» **WORK INSTRUCTION A**:
List every line in the records below that contains the string "opera", matching case exactly.

In this unit, you will learn about the NMS (Network Management System), including its hardware and software components.
You will also see how the Simple Network Management Protocol (SNMP) and Remote Monitoring (RMON) are used to effectively manage a network.

After completing this unit, you should be able to:

• Identify the functions of an NMS.
  
  
• Identify the components of an NMS.
  
  
• Recognize SNMP commands and version differences.
  
  
• List the nine RMON groups.

This unit does not address any specific Cisco objectives. However, it does provide background information that is essential for the CCNA exam.
In the course index, questions about background information are indicated with the abbreviation BCK and a short description of the question subject matter.

Topic 3.1: Network Management System

*Complex Networks
When networks expand and subnetworks are created with segmentation, management of the network becomes more complex. This situation is compounded when the subnetworks do not use the same protocols, for example, Ethernet and Token Ring.

*Network Management Systems
NMSs (Network Management Systems) were developed to simplify network management. An NMS automates many of the routine network management tasks that would otherwise be complicated and tedious.

Topic 3.1.1: NMS Functions

*Management Functions
The ISO has defined a network management model containing five categories of management functions. These categories are:

• Performance management
• Configuration management
• Accounting management
• Fault management
• Security management

*Performance Management
Performance management measures network performance and maintains the desired level of performance. Examples of elements that fall under performance management include bandwidth utilization, response times, and network throughput.

*Configuration Management
Configuration management keeps track of network configuration information such as the operating system used, the type of interface, and the software used by the network. This information is kept in databases that can provide clues for problem resolution.

*Accounting Management
Accounting management regulates network utilization. This function allows the administrator to measure resource utilization and set usage quotas. Accounting management is used to provide fair and optimal resource utilization across the NMS.

*Fault Management
Fault management detects, logs, and tries to fix network problems. This is the most commonly used function in the ISO network management model, since network problems can cause downtime and loss of productivity.

*Security Management
Security management controls access to network resources. This is done by partitioning network resources into authorized and unauthorized areas. Users are granted access to the areas where they need access, and denied access to inappropriate areas.

» **DATA FOR PROCESSING**:
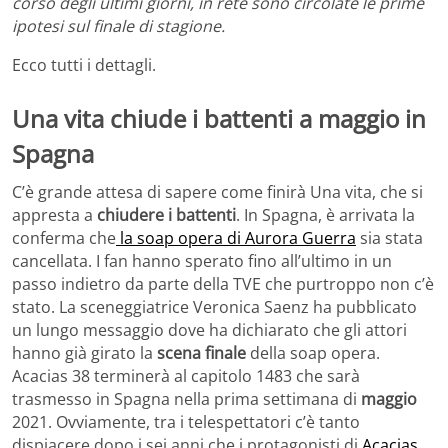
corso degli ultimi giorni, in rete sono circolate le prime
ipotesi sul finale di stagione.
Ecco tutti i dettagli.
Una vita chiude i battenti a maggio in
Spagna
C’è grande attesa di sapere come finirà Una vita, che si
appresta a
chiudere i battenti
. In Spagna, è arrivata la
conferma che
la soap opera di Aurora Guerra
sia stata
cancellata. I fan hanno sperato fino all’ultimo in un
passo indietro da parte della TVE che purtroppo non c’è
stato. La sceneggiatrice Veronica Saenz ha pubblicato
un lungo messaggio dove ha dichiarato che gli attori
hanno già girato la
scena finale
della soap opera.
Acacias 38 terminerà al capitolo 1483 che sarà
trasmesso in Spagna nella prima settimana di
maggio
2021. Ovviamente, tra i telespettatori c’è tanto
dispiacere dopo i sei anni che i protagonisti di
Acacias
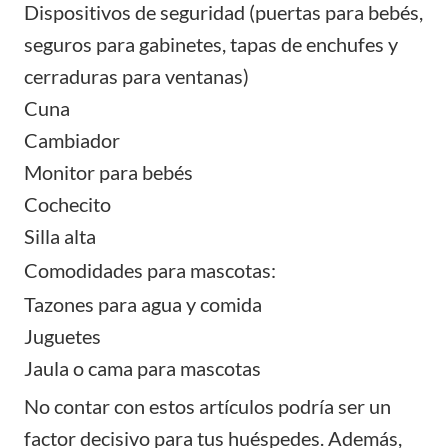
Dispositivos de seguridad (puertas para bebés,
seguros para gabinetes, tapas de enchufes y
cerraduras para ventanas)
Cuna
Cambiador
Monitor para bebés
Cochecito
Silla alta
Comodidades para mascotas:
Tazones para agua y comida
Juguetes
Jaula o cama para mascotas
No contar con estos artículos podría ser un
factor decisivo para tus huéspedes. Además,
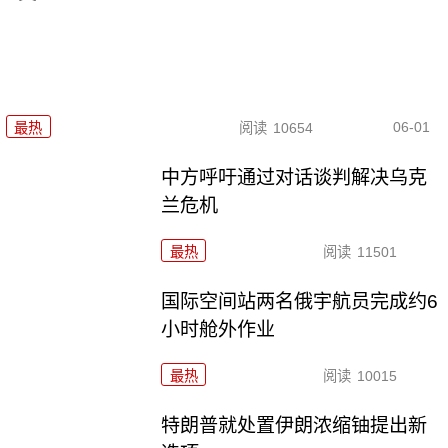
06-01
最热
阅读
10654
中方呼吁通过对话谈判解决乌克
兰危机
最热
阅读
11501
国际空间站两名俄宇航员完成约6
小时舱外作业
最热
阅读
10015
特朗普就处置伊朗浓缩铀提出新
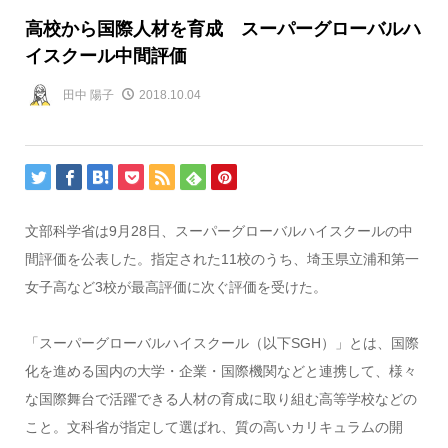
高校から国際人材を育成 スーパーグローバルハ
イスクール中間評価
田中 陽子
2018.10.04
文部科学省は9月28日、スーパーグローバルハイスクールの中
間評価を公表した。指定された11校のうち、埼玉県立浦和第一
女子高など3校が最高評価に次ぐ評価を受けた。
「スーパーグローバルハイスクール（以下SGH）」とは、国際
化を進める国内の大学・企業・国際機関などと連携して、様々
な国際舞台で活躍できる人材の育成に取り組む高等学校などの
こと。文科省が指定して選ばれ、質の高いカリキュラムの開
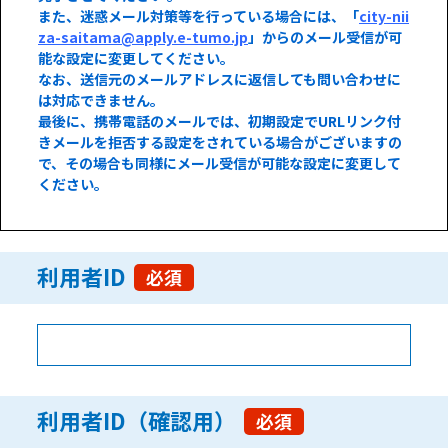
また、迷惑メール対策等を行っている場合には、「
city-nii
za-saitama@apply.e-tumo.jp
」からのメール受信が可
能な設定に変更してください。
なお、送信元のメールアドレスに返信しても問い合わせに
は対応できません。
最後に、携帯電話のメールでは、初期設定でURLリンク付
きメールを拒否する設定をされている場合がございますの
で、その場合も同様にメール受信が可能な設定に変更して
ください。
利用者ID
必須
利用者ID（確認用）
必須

» **WORK INSTRUCTION B**:
From the network management text above, set down the passage starting at "Topic 3.1.1: NMS" and ending at "and network throughput.", word for word.

» **TASK ANSWER A**:
la soap opera di Aurora Guerra
della soap opera.

» **TASK ANSWER B**:
Topic 3.1.1: NMS Functions

*Management Functions
The ISO has defined a network management model containing five categories of management functions. These categories are:

• Performance management
• Configuration management
• Accounting management
• Fault management
• Security management

*Performance Management
Performance management measures network performance and maintains the desired level of performance. Examples of elements that fall under performance management include bandwidth utilization, response times, and network throughput.